Il y a 95 millions d’années, la zone du Niger où le fossile a été trouvé était un écosystème fluvial avec des forêts et de grands poissons d’eau douce, très différent du paysage aride actuel.
Caractéristiques distinctives
Le Spinosaurus mirabilis présente deux caractéristiques uniques :
- Crête crânienne en forme de cimeterre : courbée, aiguisée et d’environ 50 cm de hauteur, avec des canaux vasculaires suggérant qu’elle était recouverte de kératine. Elle servait probablement à des fins d’exhibition pour attirer un partenaire ou intimider les rivaux.

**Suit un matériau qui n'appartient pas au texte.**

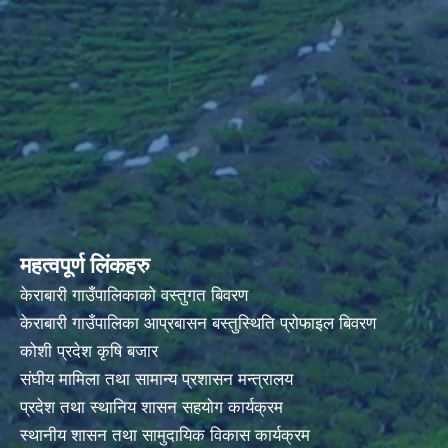
महत्वपूर्ण लिंकहरु
केराबारी गाउँपालिकाको वस्तुगत बिवरण
केराबारी गाउँपालिका आप्रबासन बस्तुस्थिति प्रोफाइल बिवरण
कोशी प्रदेश कृषि बजार
संघीय मामिला तथा सामान्य प्रशासन मन्त्रालय
प्रदेश तथा स्थानिय शासन सहयोग कार्यक्रम
स्थानीय शासन तथा सामुदायिक विकास कार्यक्रम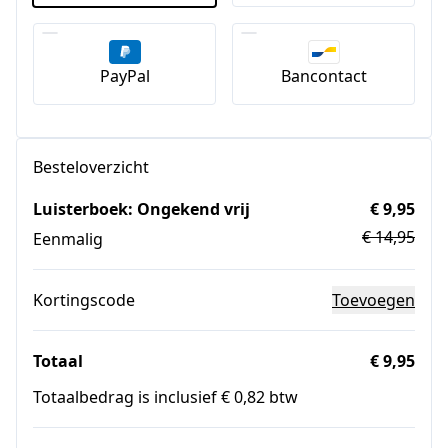
PayPal
Bancontact
Besteloverzicht
Luisterboek: Ongekend vrij
€ 9,95
€ 14,95
Eenmalig
Kortingscode
Toevoegen
Totaal
€ 9,95
Totaalbedrag is inclusief € 0,82 btw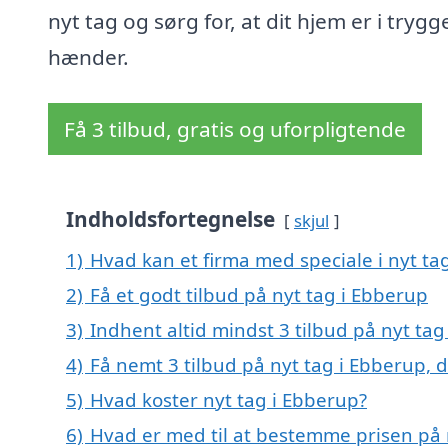
nyt tag og sørg for, at dit hjem er i trygg
hænder.
Få 3 tilbud, gratis og uforpligtende
Indholdsfortegnelse
skjul
1)
Hvad kan et firma med speciale i nyt t
2)
Få et godt tilbud på nyt tag i Ebberup
3)
Indhent altid mindst 3 tilbud på nyt tag
4)
Få nemt 3 tilbud på nyt tag i Ebberup, 
5)
Hvad koster nyt tag i Ebberup?
6)
Hvad er med til at bestemme prisen på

- Dentition interdigitée : les dents supérieures et inférieures s’entrelacent à la fermeture de la bouche, formant une véritable « piège à poissons ». Cette adaptation, commune chez les reptiles aquatiques comme les crocodiles ou les ichthyosaures, n’avait jamais été documentée aussi clairement chez les dinosaures théropodes.
Débat sur son mode de vie
La découverte relance la discussion sur le fait que les spinosauridés étaient des nageurs actifs ou des prédateurs des eaux peu profondes.

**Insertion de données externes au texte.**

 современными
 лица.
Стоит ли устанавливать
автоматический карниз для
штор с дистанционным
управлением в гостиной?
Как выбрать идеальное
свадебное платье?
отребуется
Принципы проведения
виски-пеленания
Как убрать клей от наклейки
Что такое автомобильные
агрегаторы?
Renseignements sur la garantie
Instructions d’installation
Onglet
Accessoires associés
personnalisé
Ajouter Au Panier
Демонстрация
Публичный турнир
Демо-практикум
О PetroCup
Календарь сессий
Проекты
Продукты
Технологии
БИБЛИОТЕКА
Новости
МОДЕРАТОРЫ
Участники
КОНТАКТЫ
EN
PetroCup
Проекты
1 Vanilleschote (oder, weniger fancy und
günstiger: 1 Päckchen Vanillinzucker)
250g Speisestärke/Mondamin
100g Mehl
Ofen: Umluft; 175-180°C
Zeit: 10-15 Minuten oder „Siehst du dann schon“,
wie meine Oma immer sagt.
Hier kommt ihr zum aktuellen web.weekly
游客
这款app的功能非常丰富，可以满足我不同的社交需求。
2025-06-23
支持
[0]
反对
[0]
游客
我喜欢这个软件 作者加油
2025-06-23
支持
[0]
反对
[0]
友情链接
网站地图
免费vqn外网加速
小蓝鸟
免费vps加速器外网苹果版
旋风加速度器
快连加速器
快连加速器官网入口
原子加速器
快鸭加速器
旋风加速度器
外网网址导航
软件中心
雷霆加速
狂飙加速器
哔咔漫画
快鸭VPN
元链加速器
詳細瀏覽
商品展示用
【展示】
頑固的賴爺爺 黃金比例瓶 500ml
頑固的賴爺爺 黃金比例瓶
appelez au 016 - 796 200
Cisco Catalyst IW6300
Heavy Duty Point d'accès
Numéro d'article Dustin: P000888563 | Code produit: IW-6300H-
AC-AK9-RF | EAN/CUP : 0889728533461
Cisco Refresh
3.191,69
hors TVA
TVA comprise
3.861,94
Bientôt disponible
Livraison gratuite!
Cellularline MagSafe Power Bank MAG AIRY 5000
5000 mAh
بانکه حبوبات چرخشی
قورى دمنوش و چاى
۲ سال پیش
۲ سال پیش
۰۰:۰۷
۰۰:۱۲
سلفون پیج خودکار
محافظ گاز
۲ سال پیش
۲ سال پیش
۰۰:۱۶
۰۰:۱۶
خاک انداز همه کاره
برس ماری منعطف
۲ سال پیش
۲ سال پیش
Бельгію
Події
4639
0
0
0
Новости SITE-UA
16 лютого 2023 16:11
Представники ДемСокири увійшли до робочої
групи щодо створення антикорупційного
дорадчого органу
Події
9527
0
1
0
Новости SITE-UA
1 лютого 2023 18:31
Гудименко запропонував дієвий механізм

- Les fossiles de S. mirabilis ont été trouvés dans des sédiments fluviaux intérieurs, loin des anciens environnements marins.
- Cela suggère qu’il se déplaçait dans les rivières et les forêts riveraines, chassant les poissons dans les eaux peu profondes.

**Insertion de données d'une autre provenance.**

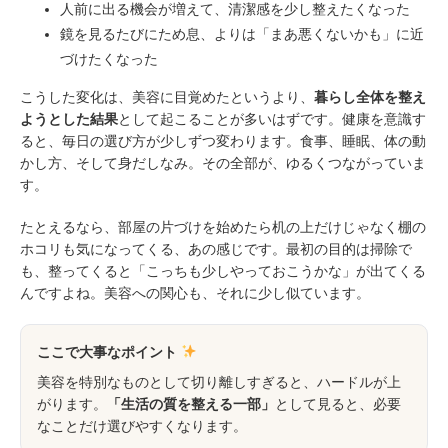
人前に出る機会が増えて、清潔感を少し整えたくなった
鏡を見るたびにため息、よりは「まあ悪くないかも」に近
づけたくなった
こうした変化は、美容に目覚めたというより、
暮らし全体を整え
ようとした結果
として起こることが多いはずです。健康を意識す
ると、毎日の選び方が少しずつ変わります。食事、睡眠、体の動
かし方、そして身だしなみ。その全部が、ゆるくつながっていま
す。
たとえるなら、部屋の片づけを始めたら机の上だけじゃなく棚の
ホコリも気になってくる、あの感じです。最初の目的は掃除で
も、整ってくると「こっちも少しやっておこうかな」が出てくる
んですよね。美容への関心も、それに少し似ています。
ここで大事なポイント
美容を特別なものとして切り離しすぎると、ハードルが上
がります。
「生活の質を整える一部」
として見ると、必要
なことだけ選びやすくなります。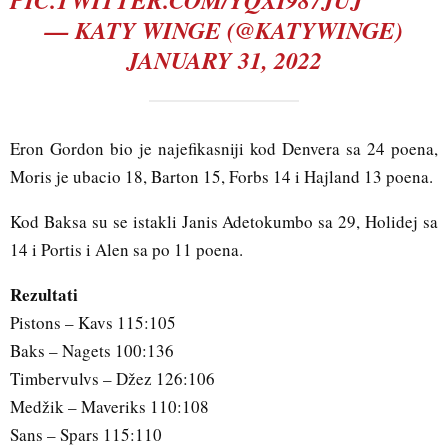
PIC.TWITTER.COM/YQXI987JUJ
— KATY WINGE (@KATYWINGE)
JANUARY 31, 2022
Eron Gordon bio je najefikasniji kod Denvera sa 24 poena,
Moris je ubacio 18, Barton 15, Forbs 14 i Hajland 13 poena.
Kod Baksa su se istakli Janis Adetokumbo sa 29, Holidej sa
14 i Portis i Alen sa po 11 poena.
Rezultati
Pistons – Kavs 115:105
Baks – Nagets 100:136
Timbervulvs – Džez 126:106
Medžik – Maveriks 110:108
Sans – Spars 115:110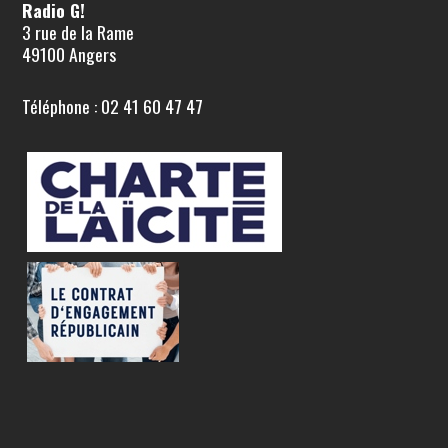
Radio G!
3 rue de la Rame
49100 Angers
Téléphone : 02 41 60 47 47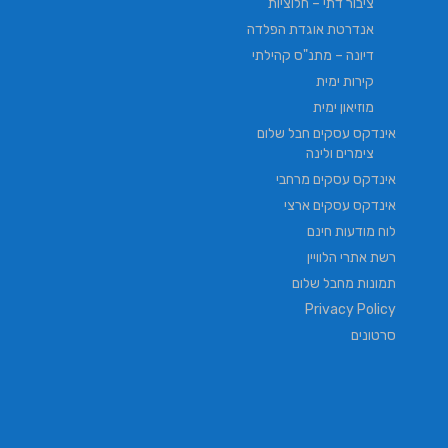
ציבור דתי – חלוציות
אנדרטת אוגדת הפלדה
דיונה – מתנ"ס קהילתי
קירות ימית
מוזיאון ימית
אינדקס עסקים חבל שלום
צימרים ולינה
אינדקס עסקים מרחבי
אינדקס עסקים ארצי
לוח מודעות חינם
רשת אתרי הלוויין
תמונות מחבל שלום
Privacy Policy
סרטונים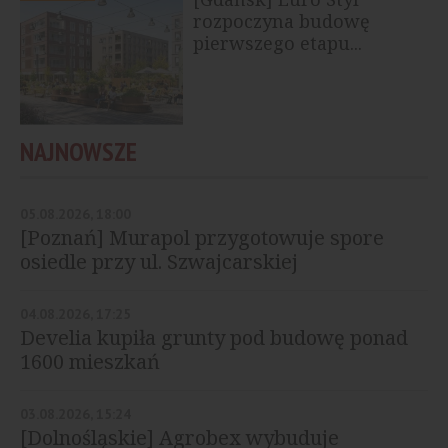
rozpoczyna budowę
pierwszego etapu...
NAJNOWSZE
05.08.2026, 18:00
[Poznań] Murapol przygotowuje spore
osiedle przy ul. Szwajcarskiej
04.08.2026, 17:25
Develia kupiła grunty pod budowę ponad
1600 mieszkań
03.08.2026, 15:24
[Dolnośląskie] Agrobex wybuduje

- L’étude le compare aux oiseaux échassiers actuels, le décrivant comme une sorte de « héron infernal » de plusieurs tonnes, capable de patauger dans des eaux jusqu’à deux mètres de profondeur.
Bien qu’il ne soit pas exclu qu’il puisse nager, ses proportions osseuses correspondent mieux à des animaux adaptés aux écosystèmes fluviaux qu’à des prédateurs marins.

Technologie appliquée à la découverte
Les premiers restes ont été découverts en 2019 sur le site de Jenguebi (Niger). Au cours de l’expédition, les chercheurs ont assemblé un modèle numérique du crâne en plein désert en utilisant l’énergie solaire. Par la suite, à Chicago, les fossiles ont été scannés par tomographie assistée par ordinateur, permettant des reconstructions en 3D de la crête et de la dentition.
Cette approche multidisciplinaire reflète comment la paléontologie contemporaine combine travail de terrain extrême et technologie numérique avancée.
Implications évolutives
Le Spinosaurus mirabilis pourrait représenter l’une des dernières étapes de la radiation évolutive des spinosauridés, une lignée qui s’est étendue sur environ 50 millions d’années. Sa combinaison de traits — crête exagérée, dentition spécialisée et adaptation aux environnements fluviaux intérieurs — suggère une diversification plus grande que ce que l’on pensait.
La découverte ne clôt pas le débat, mais l’intensifie. Chaque nouveau fossile de Spinosaurus apporte de la clarté et de nouvelles énigmes. Dans ce cas, le désert du Sahara démontre à nouveau que sous son apparente vacuité se cache un monde perdu qui réécrit ce que nous pensions savoir sur les dinosaures.